Sebelum kemudian saya menyadari, bahwa ternyata ada cukup banyak komunitas Asia di kota ini. Di simpang jalan Swanston, menyeberanglah gadis dan pemuda Asia, hampir setiap waktu. Selalu ada orang Asia di taman, toko, kafe atau di tempat mana saja yang saya datangi. Ini tentu bukan hal yang mengejutkan bagi sebuah kota besar seperti Melbourne. Orang-orang dengan berbagai latar budaya, bangsa dan sejarahnya, telah lekat membaur, menyilang interaksi dan membentuk nuansa keberagamannya sendiri.

Tetapi, saya pikir, fenomena ini tentu sangat mengejutkan bila terjadi di Melbourne masa silam. Atau di tempat lain yang telah sekian lama menutup diri, sengaja maupun tidak sengaja. Atau bagi sebuah masyarakat yang tiba-tiba dikepung keterbukaan globalitas. Bagi mereka, hadirnya orang asing—bukan hanya orang Asia, ataupun belahan benua lainnya—selalu menimbulkan rasa canggung, kikuk dan serba ragu untuk berkomunikasi serta mengenal lebih jauh. Pada tahapan berikutnya, andaikan rasa canggung itu tidak diatasi, sementara persaingan hidup makin sengit, kompetisi dalam merebut rezeki kian kuat terjadi, dan tiap kelompok bangsa menguatkan identitasnya sendiri, tentu bukan mustahil bila kita mendapati kenyataan memilukan sebagaimana di Myanmar belakangan ini. Atau kasus-kasus kemanusiaan di mana saja di dunia saat ini.

Semua itu tidak akan terjadi—saya yakin—bilamana kecintaan kita pada apapun, bahkan kepada Tuhan, ideologi, dan keyakinan manapun, tidak mengalahkan kecintaan kita pada kemanusiaan.

Sejujurnya, saya agak sedikit deg-degan datang ke Australia, terutama pascaperistiwa yang mengakibatkan terjadinya ketegangan dalam hubungan diplomatik negara ini dengan Indonesia. Saya datang dari Bali, sebuah pulau kecil di Indonesia, yang belakangan ini cukup menjadi perhatian karena penjatuhan hukuman mati bagi dua warga Australia untuk kasus narkotika. Terlepas dari esensi hukum atas pelanggaran yang mereka lakukan, saya adalah salah satu dari sekian banyak warga Indonesia yang tidak setuju dengan kebijakan hukuman mati. Hidup adalah anugerah paling utama dari Tuhan; melebihi kekayaan, kesehatan dan kemuliaan. Manusia dapat menciptakan banyak hal: teknologi yang membantu kita setiap saat, pakaian yang melindungi dari gigil cuaca, ataupun karya lainnya yang bermakna. Akan tetapi, kita tidak bisa mencipta jiwa. Bahkan selembar nyawa seekor lalat pun tidak.

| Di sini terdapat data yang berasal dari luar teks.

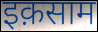
इक़साम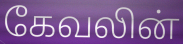
கேவலின்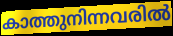
കാത്തുനിന്നവരിൽ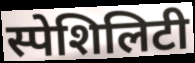
स्पेशिलिटी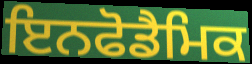
ਇਨਫੋਡੈਮਿਕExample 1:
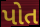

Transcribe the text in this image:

પોત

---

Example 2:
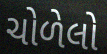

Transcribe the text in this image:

ચોળેલો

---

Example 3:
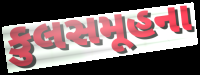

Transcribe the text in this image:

કુલસમૂહના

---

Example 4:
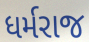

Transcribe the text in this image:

ધર્મરાજ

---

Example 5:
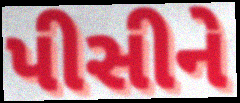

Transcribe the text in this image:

પીસીનેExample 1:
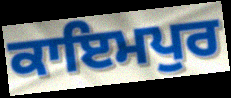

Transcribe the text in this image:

ਕਾਇਮਪੁਰ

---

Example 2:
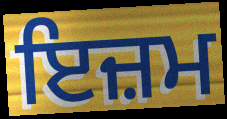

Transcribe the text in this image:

ਇਜ਼ਮ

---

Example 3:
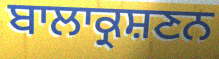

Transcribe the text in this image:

ਬਾਲਾਕ੍ਰਸ਼ਣਨ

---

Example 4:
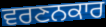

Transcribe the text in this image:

ਵਰਣਨਕਾਰ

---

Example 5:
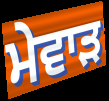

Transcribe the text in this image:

ਮੇਵਾੜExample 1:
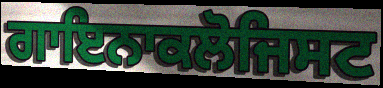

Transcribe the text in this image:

ਗਾਇਨਾਕਲੋਜਿਸਟ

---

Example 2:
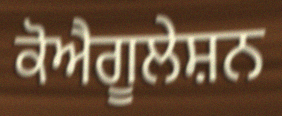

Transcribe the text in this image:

ਕੋਐਗੂਲੇਸ਼ਨ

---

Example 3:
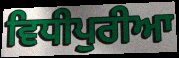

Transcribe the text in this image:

ਵਿਧੀਪੁਰੀਆ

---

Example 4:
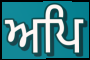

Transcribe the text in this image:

ਅਪਿ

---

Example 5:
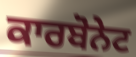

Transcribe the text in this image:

ਕਾਰਬੋਨੇਟ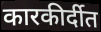
कारकीर्दीत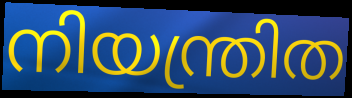
നിയന്ത്രിത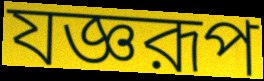
যজ্ঞরূপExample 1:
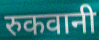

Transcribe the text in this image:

रुकवानी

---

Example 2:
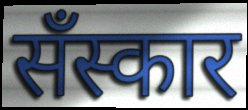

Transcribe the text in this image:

सँस्कार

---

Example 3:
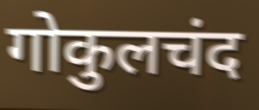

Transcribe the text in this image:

गोकुलचंद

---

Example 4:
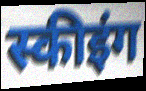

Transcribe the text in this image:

स्कीइंग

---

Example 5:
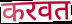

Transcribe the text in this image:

करवत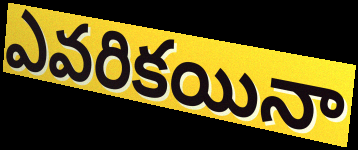
ఎవరికయినా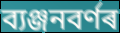
ব্যঞ্জনবৰ্ণৰ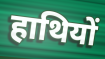
हाथियों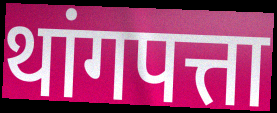
थांगपत्ता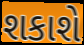
શકાશે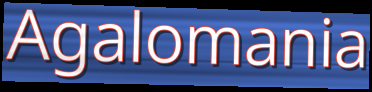
Agalomania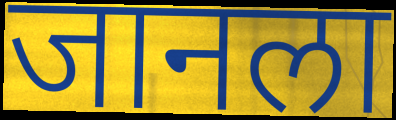
जानला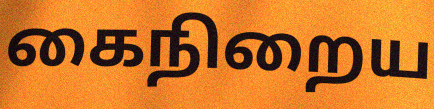
கைநிறைய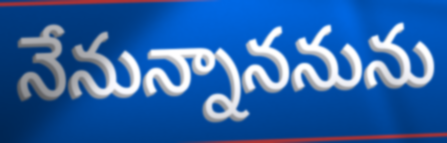
నేనున్నాననును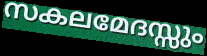
സകലമേദസ്സുംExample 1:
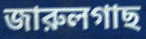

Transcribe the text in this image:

জারুলগাছ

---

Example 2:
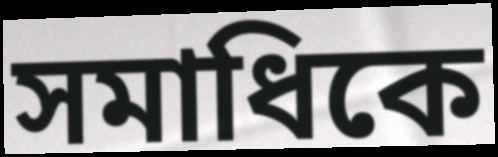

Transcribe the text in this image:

সমাধিকে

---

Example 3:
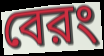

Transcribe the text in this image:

বেরং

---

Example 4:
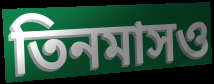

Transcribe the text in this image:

তিনমাসও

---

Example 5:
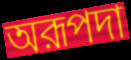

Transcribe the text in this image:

অরূপদা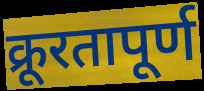
क्रूरतापूर्णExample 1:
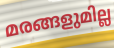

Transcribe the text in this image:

മരങ്ങളുമില്ല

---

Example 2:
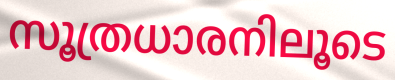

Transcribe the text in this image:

സൂത്രധാരനിലൂടെ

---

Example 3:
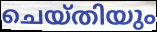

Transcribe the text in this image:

ചെയ്തിയും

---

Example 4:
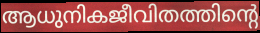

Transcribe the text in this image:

ആധുനികജീവിതത്തിന്റെ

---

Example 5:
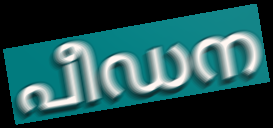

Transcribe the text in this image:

പീഡന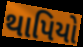
થાપિયોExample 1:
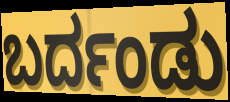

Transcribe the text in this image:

ಬರ್ದಂಡು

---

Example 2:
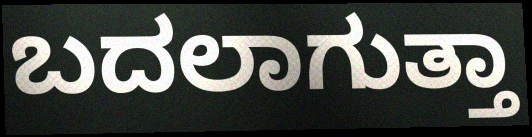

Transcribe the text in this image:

ಬದಲಾಗುತ್ತಾ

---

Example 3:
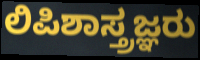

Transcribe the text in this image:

ಲಿಪಿಶಾಸ್ತ್ರಜ್ಞರು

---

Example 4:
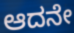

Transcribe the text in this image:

ಆದನೇ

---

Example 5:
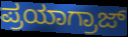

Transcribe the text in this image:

ಪ್ರಯಾಗ್ರಾಜ್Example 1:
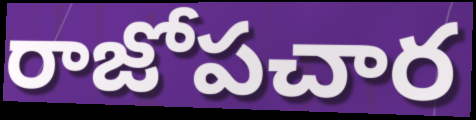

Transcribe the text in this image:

రాజోపచార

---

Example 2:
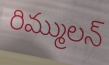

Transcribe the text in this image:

రిమ్ములన్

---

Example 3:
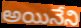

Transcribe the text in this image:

అయినేని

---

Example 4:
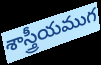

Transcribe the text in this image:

శాస్త్రీయముగ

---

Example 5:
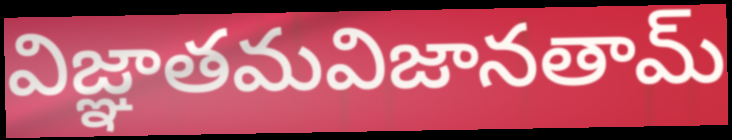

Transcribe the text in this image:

విజ్ఞాతమవిజానతామ్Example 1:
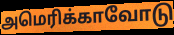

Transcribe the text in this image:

அமெரிக்காவோடு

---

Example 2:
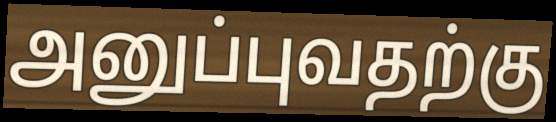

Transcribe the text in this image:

அனுப்புவதற்கு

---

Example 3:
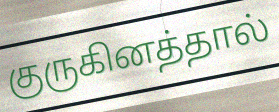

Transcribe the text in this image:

குருகினத்தால்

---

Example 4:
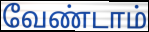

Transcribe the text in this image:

வேண்டாம்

Saya tentu tidak memiliki kapasitas bagaimana jalinan antarbangsa tersebut mesti dirawat, terutama bila menyinggung aspek politik dan kebijakan dua negara. Saya hanya bisa memimpikan, bahwa hubungan dua bangsa ini dilakukan atas dasar kecintaan pada kemanusiaan.

Australia telah melahirkan banyak penulis dengan berbagai penghargaan dan prestasinya, sejalan dengan regenerasi yang terus-menerus bertumbuh, dengan segelintir nama yang saya kenali: Gwen Harwood, Vincent Buckley, James McAuley, A.D. Hope, Patrick White serta banyak nama lain yang tentu punya pencapaian pentingnya masing-masing. Indonesia juga memiliki beberapa nama penulis: Chairil Anwar dalam sajak, Sutan Takdir Alisjahbana yang gagasan dan karyanya menginspirasi hingga kini, juga Pramoedya Ananta Toer yang prosanya sangat saya sukai.

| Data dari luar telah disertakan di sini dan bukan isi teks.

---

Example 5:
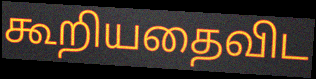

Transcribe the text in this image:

கூறியதைவிட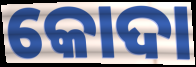
କୋଦାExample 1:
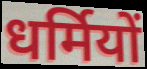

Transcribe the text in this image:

धर्मियों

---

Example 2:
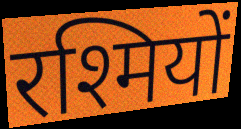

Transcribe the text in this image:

रश्मियों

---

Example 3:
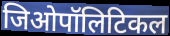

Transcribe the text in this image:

जिओपॉलिटिकल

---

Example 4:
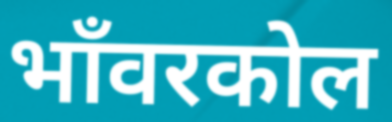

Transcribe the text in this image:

भाँवरकोल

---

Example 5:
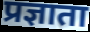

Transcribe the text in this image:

प्रज्ञाता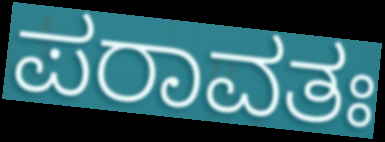
ಪರಾವತಃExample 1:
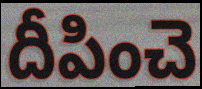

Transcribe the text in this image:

దీపించె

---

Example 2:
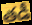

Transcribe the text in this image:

తడీ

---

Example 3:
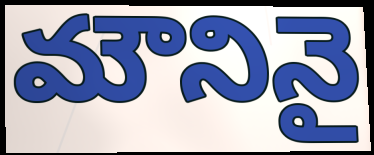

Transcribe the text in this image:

మౌనినై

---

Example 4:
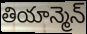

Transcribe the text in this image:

తియాన్మెన్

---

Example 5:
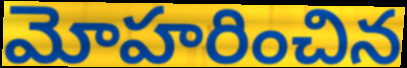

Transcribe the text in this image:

మోహరించిన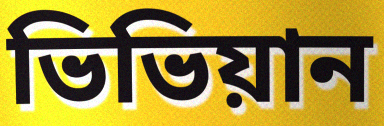
ভিভিয়ান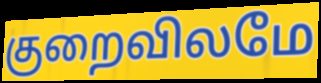
குறைவிலமே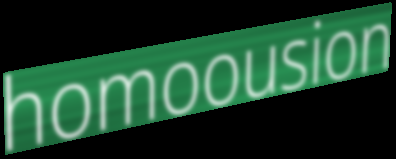
homoousionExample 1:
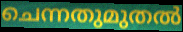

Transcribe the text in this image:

ചെന്നതുമുതൽ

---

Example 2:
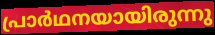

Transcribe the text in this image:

പ്രാർഥനയായിരുന്നു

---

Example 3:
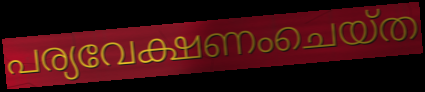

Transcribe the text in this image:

പര്യവേക്ഷണംചെയ്ത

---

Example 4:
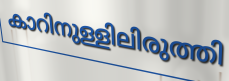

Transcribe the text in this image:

കാറിനുള്ളിലിരുത്തി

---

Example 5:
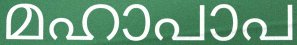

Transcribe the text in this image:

മഹാപാപ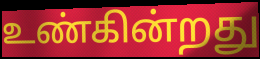
உண்கின்றது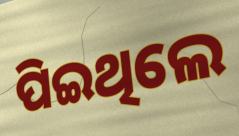
ପିଇଥିଲେ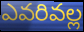
ఎవరివల్ల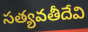
సత్యవతీదేవిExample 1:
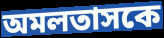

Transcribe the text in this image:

অমলতাসকে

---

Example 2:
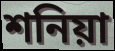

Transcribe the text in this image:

শনিয়া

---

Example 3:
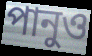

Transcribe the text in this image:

পানুও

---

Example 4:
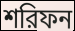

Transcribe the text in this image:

শরিফন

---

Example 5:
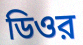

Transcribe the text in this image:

ডিওরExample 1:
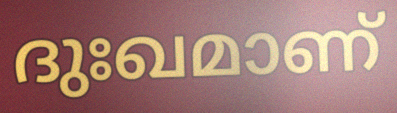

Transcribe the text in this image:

ദുഃഖമാണ്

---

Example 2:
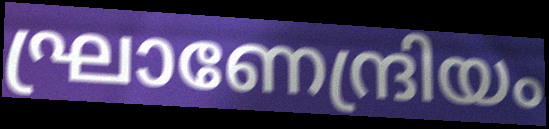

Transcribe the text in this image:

ഘ്രാണേന്ദ്രിയം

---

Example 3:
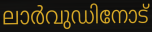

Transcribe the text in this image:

ലാർവുഡിനോട്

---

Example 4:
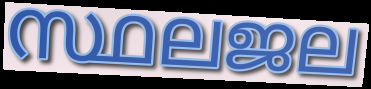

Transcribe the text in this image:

സ്ഥലജല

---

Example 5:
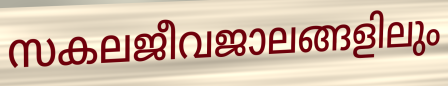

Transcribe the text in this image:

സകലജീവജാലങ്ങളിലും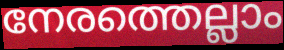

Saya membayangkan, bukan hal yang tak mungkin, bahwa kelak akan muncul juga penulis-penulis yang menyadari dengan sungguh sejarah kebudayaan di dua negara ini, menemukan harta karun pemikiran dan nilai-nilai kemanusiaan yang terkandung di dalamnya, kemudian menjalin persahabatan—dalam karya dan dalam kehidupan senyatanya.

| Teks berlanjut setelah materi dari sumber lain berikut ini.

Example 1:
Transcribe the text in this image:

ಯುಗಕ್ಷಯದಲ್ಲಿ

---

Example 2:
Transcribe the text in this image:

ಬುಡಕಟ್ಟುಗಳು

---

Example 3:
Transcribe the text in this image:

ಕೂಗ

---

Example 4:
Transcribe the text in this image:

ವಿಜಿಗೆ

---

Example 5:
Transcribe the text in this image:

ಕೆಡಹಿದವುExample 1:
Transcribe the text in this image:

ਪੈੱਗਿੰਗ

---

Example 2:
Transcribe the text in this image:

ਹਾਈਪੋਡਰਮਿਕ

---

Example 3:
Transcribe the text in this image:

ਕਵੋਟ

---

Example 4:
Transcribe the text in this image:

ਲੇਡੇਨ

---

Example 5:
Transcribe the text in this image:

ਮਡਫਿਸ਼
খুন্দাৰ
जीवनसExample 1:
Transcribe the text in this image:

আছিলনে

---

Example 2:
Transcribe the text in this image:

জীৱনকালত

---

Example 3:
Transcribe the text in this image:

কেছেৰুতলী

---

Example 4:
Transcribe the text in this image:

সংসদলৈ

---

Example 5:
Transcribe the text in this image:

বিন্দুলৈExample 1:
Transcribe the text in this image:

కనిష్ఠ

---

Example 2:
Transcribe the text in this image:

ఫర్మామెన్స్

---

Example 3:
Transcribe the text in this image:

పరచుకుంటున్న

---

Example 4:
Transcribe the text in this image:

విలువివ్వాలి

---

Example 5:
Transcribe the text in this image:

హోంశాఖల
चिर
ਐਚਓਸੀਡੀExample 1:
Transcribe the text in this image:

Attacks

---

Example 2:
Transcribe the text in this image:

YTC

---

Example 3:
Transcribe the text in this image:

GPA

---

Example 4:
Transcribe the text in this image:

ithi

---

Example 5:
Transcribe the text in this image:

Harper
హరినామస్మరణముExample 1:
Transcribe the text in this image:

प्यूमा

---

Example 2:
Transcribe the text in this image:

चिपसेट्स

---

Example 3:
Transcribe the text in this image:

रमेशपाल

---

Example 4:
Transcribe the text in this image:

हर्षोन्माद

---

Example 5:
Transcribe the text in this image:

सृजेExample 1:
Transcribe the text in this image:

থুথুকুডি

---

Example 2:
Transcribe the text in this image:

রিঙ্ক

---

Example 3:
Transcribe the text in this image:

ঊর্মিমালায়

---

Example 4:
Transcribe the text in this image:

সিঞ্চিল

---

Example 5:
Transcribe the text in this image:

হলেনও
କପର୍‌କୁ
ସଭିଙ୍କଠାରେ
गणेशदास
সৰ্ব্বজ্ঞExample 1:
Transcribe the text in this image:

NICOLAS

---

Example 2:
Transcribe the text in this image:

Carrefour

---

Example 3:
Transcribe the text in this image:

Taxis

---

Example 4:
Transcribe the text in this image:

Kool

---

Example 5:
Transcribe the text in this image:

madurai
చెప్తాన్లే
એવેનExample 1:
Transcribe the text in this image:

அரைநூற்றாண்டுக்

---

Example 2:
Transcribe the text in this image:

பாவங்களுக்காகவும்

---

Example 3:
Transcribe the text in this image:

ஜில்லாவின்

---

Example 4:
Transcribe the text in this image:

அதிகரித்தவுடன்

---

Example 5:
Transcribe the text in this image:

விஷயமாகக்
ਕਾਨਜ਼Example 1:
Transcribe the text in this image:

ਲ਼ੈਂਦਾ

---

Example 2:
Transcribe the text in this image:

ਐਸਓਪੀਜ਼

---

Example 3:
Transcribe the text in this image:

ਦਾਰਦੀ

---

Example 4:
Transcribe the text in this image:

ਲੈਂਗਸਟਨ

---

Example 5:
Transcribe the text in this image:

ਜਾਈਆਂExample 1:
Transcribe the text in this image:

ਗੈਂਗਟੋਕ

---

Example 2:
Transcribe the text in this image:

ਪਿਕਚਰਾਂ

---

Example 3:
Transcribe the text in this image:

Ya, itulah yang saya bayangkan saat duduk dalam trem yang mengantarkan keliling kota Melbourne, duduk di bangku tepi jalan, singgah di Melbourne Central Station, mengunjungi Victoria Library of State, memasuki Melbourne Museum, bertemu dengan diaspora Indonesia, mengikuti diskusi di Melbourne University, hingga duduk termenung di Federation Square dan membisik doa syukur Katedral St. Paul.

Rasa-rasanya waktu itu, ketika saya memikirkan itu, gigilnya musim gugur Melbourne tidak begitu terasa. Mungkin begitu ya, betapa gemuruh pengharapan ternyata kuasa menghangatkan batin, sepanjang hari, sepanjang waktu.